◆ **Description of the task**: Rewrite these items with "darktable history" changed to "processing history" wherever it occurs, and leave everything else untouched.

(Stored data entries)
__________
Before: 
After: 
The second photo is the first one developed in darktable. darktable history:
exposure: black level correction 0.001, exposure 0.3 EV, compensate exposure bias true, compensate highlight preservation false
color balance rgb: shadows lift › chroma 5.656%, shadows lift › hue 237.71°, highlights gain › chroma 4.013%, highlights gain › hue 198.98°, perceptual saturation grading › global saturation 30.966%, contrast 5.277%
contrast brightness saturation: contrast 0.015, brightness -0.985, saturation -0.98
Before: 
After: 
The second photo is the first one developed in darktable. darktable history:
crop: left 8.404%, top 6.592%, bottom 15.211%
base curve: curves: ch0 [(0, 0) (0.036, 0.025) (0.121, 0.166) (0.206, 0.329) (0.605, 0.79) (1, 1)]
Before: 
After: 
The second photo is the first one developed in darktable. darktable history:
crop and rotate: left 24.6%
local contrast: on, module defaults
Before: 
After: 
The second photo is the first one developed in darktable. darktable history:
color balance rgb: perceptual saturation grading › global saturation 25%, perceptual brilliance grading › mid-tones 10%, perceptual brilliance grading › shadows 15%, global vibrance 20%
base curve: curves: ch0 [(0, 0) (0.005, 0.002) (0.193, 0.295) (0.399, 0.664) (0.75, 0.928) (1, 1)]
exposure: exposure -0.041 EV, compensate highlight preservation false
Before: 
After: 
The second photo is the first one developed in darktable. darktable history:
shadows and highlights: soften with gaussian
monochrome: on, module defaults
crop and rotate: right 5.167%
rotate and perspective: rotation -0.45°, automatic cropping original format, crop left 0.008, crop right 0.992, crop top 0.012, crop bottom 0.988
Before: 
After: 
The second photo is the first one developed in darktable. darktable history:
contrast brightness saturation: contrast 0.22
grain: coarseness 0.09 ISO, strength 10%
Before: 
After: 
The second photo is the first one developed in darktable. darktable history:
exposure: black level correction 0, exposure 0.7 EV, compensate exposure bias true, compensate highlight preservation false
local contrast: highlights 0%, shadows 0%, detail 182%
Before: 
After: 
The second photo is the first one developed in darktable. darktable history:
__________
◆ **Response for this exercise**:
Before: 
After: 
The second photo is the first one developed in darktable. processing history:
exposure: black level correction 0.001, exposure 0.3 EV, compensate exposure bias true, compensate highlight preservation false
color balance rgb: shadows lift › chroma 5.656%, shadows lift › hue 237.71°, highlights gain › chroma 4.013%, highlights gain › hue 198.98°, perceptual saturation grading › global saturation 30.966%, contrast 5.277%
contrast brightness saturation: contrast 0.015, brightness -0.985, saturation -0.98
Before: 
After: 
The second photo is the first one developed in darktable. processing history:
crop: left 8.404%, top 6.592%, bottom 15.211%
base curve: curves: ch0 [(0, 0) (0.036, 0.025) (0.121, 0.166) (0.206, 0.329) (0.605, 0.79) (1, 1)]
Before: 
After: 
The second photo is the first one developed in darktable. processing history:
crop and rotate: left 24.6%
local contrast: on, module defaults
Before: 
After: 
The second photo is the first one developed in darktable. processing history:
color balance rgb: perceptual saturation grading › global saturation 25%, perceptual brilliance grading › mid-tones 10%, perceptual brilliance grading › shadows 15%, global vibrance 20%
base curve: curves: ch0 [(0, 0) (0.005, 0.002) (0.193, 0.295) (0.399, 0.664) (0.75, 0.928) (1, 1)]
exposure: exposure -0.041 EV, compensate highlight preservation false
Before: 
After: 
The second photo is the first one developed in darktable. processing history:
shadows and highlights: soften with gaussian
monochrome: on, module defaults
crop and rotate: right 5.167%
rotate and perspective: rotation -0.45°, automatic cropping original format, crop left 0.008, crop right 0.992, crop top 0.012, crop bottom 0.988
Before: 
After: 
The second photo is the first one developed in darktable. processing history:
contrast brightness saturation: contrast 0.22
grain: coarseness 0.09 ISO, strength 10%
Before: 
After: 
The second photo is the first one developed in darktable. processing history:
exposure: black level correction 0, exposure 0.7 EV, compensate exposure bias true, compensate highlight preservation false
local contrast: highlights 0%, shadows 0%, detail 182%
Before: 
After: 
The second photo is the first one developed in darktable. processing history:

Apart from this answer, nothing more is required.